Are Sports Drinks the New Version of Soda?

In short…I do think that sports drinks are almost equivalent to soda. However, let me explain.
Sport drinks are in every kid’s hand after soccer games, before and after sports class, and even at the park after school. I must admit that this is something that really irks me…especially because my boys see the other kids drinking it and then, of course, they want it too.
Do I cave?
Well, yes! Sometimes just because my wonderful hubby let them have it once and now they love it. Of course, my real hope is that by giving it to them, it will become a “neutral food” and they will not yearn for it or put it on a food pedestal.
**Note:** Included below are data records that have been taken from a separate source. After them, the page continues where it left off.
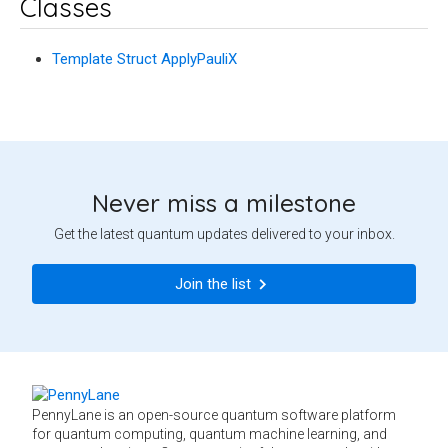
Classes
Template Struct ApplyPauliX
Never miss a milestone
Get the latest quantum updates delivered to your inbox.
Join the list
PennyLane is an open-source quantum software platform
for quantum computing, quantum machine learning, and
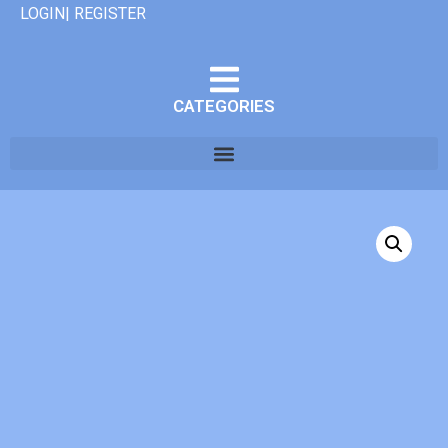
LOGIN| REGISTER
CATEGORIES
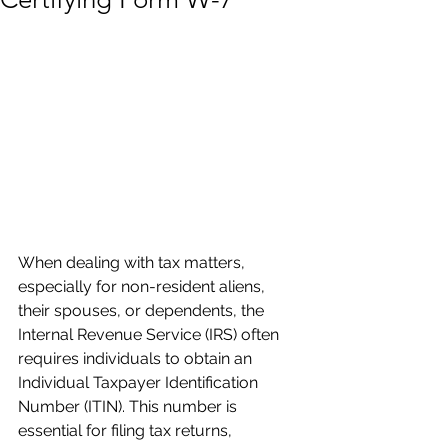
When dealing with tax matters, 
especially for non-resident aliens, 
their spouses, or dependents, the 
Internal Revenue Service (IRS) often 
requires individuals to obtain an 
Individual Taxpayer Identification 
Number (ITIN). This number is 
essential for filing tax returns, 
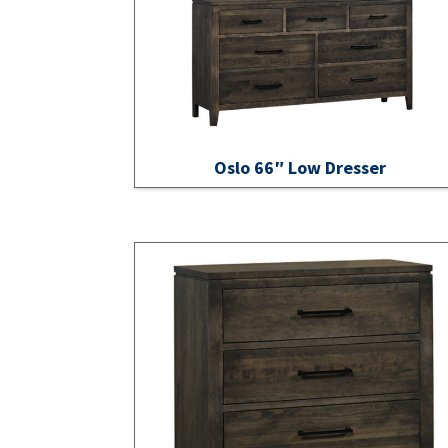
Oslo 66″ Low Dresser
The neutralizing effect seems to be working because they typically drink only a small amount and then forget about it…or finish it another day.  However, I must constantly explain that it is a “sometimes” food/drink. I also tell them that these drinks were created for athletes like the Olympians who train for hours each day.
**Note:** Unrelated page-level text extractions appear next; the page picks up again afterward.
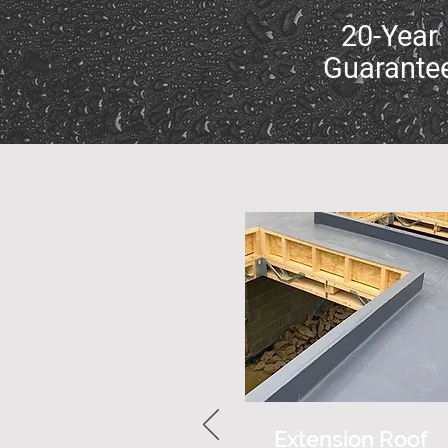
20-Year
Guarante
Extension Roof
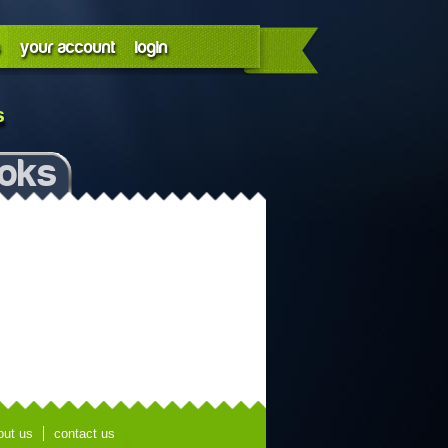
your account
login
s
ooks
out us
contact us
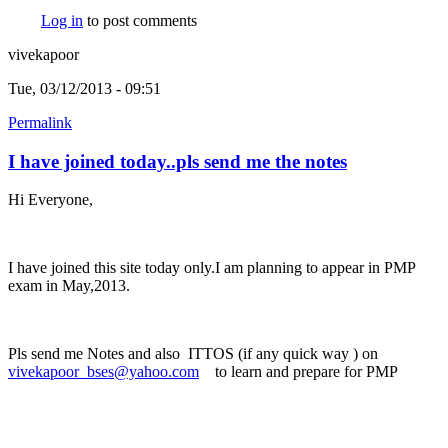
Log in
to post comments
vivekapoor
Tue, 03/12/2013 - 09:51
Permalink
I have joined today..pls send me the notes
Hi Everyone,
I have joined this site today only.I am planning to appear in PMP
exam in May,2013.
Pls send me Notes and also ITTOS (if any quick way ) on
vivekapoor_bses@yahoo.com
(link sends e-mail)
to learn and prepare for PMP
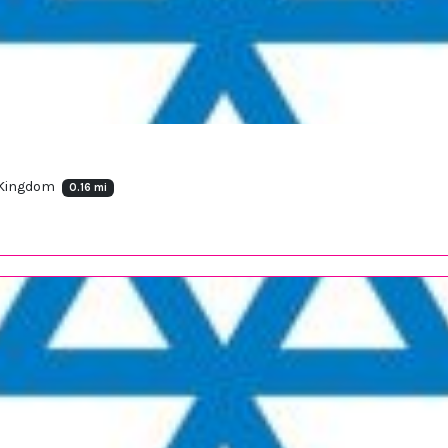
 Kingdom
0.16 mi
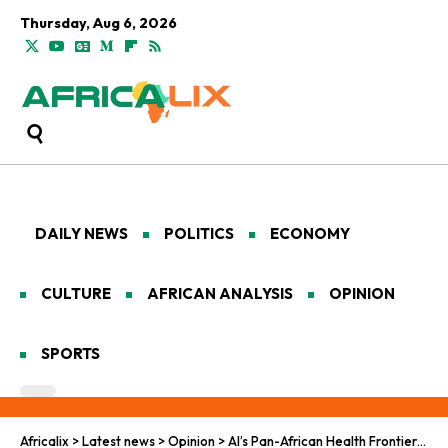
Thursday, Aug 6, 2026
DAILY NEWS
POLITICS
ECONOMY
CULTURE
AFRICAN ANALYSIS
OPINION
SPORTS
Africalix
>
Latest news
>
Opinion
>
AI’s Pan-African Health Frontier: Gates-OpenAI Synergy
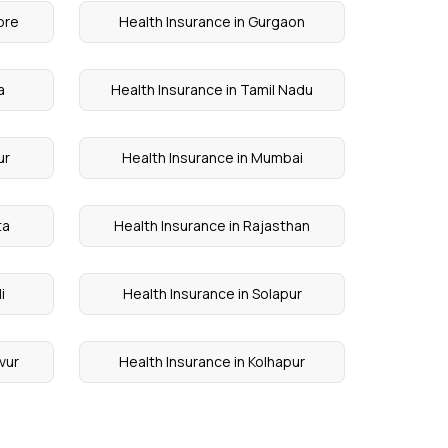
ore
Health Insurance in Gurgaon
a
Health Insurance in Tamil Nadu
ur
Health Insurance in Mumbai
ta
Health Insurance in Rajasthan
i
Health Insurance in Solapur
vur
Health Insurance in Kolhapur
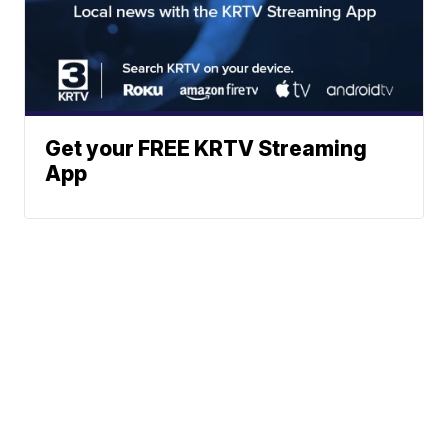
Get your FREE KRTV Streaming
App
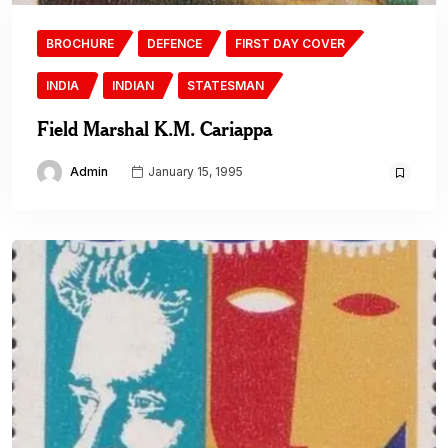
BROCHURE
DEFENCE
FIRST DAY COVER
INDIA
INDIAN
STATESMAN
Field Marshal K.M. Cariappa
Admin
January 15, 1995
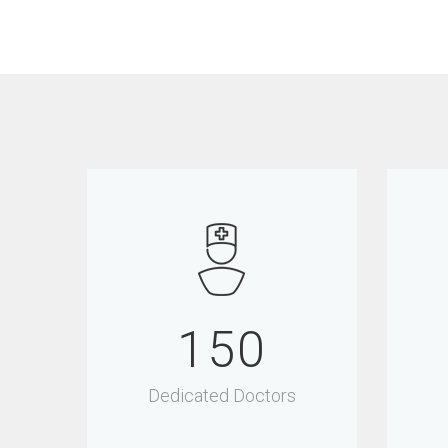
150
Dedicated Doctors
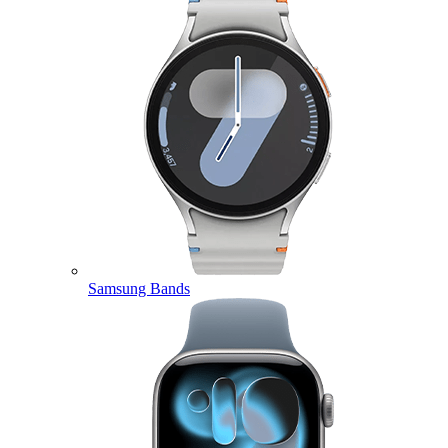
Samsung Bands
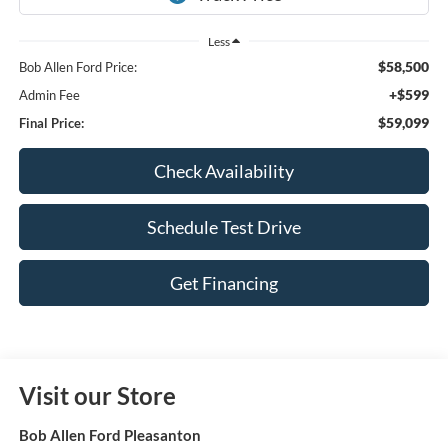
Less
$58,500
Bob Allen Ford Price:
+$599
Admin Fee
$59,099
Final Price:
Check Availability
Schedule Test Drive
Get Financing
Visit our Store
Bob Allen Ford Pleasanton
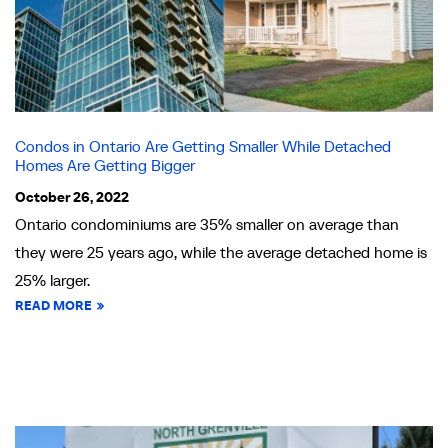
Condos in Ontario Are Getting Smaller While Detached
Homes Are Getting Bigger
October 26, 2022
Ontario condominiums are 35% smaller on average than
they were 25 years ago, while the average detached home is
25% larger.
READ MORE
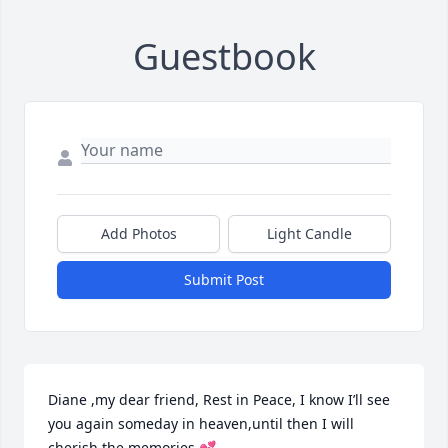
Guestbook
Add Photos
Light Candle
Submit Post
Diane ,my dear friend, Rest in Peace, I know I’ll see 
you again someday in heaven,until then I will 
cherish the memories 💕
In all fairness, sports drinks are a source of quick energy and electrolytes when athletes need to replenish their systems. However, these drinks are only necessary when someone has been exercising at an intense level for 90 minutes or more. According to the Journal of Medicine, sports drinks should be consumed “only for those athletes with sustained physical activity.” The average kid I observe is exercising for less than 45 minutes straight and has barely worked up a sweat. The Academy of Pediatrics states that while athletes can benefit from sports drinks, “for the average child engaged in routine physical activity, the use of sports drinks in place of water on the sports field or in the school lunchroom is generally unnecessary.”
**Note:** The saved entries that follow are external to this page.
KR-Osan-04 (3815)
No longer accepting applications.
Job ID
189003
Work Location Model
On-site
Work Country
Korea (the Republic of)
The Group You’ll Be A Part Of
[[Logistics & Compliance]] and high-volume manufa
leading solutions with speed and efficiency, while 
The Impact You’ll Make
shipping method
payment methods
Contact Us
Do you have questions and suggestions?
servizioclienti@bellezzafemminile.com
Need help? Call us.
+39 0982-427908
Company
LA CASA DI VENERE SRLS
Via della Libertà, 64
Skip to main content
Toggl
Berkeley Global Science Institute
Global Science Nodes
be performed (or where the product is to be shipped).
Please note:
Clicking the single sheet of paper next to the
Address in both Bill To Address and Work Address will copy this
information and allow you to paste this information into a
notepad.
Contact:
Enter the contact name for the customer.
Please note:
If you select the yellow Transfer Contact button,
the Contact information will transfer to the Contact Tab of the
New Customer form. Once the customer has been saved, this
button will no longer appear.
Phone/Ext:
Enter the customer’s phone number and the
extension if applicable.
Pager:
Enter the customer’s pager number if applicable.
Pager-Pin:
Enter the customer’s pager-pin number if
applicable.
If my kids are sweaty while playing outside I may say yes to a sports drink, but most of the time I just say NO! (As you might guess…if I say yes, I am cringing on the inside!) I would prefer that the kids drink juice for the antioxidants as well as for exposure to different tastes of fruit rather than artificial flavors and straight sugar. Another option is milk. The boys can drink milk as a source of natural sugar and get doses of protein and calcium as side benefits.
So, should sport drinks be in the school vending machines?
No! Should sports drinks be sold at venues like Chelsea Pier or athletic departments? Ideally, no. But, if there are true athletes training there as many are at NYC’s Chelsea Piers, a sports drink vending machine easily can be rationalized. Should these drinks be available during the camp day…or to youngsters? Personally, I don’t think so…particularly since it seems that neither parents nor their kids are aware that children do not need them. Overall, I think the sports drinks are being purchased by kids attending basketball class or winter sports camp…and these kids definitely don’t need artificial drinks with added sugar and salt.
This, of course, is a parent’s choice, but I secretly wish parents would refrain from introducing their kids to these drinks as they are merely soda in disguise with added electrolytes.
Moms and Dads…are you falling prey to sports drinks?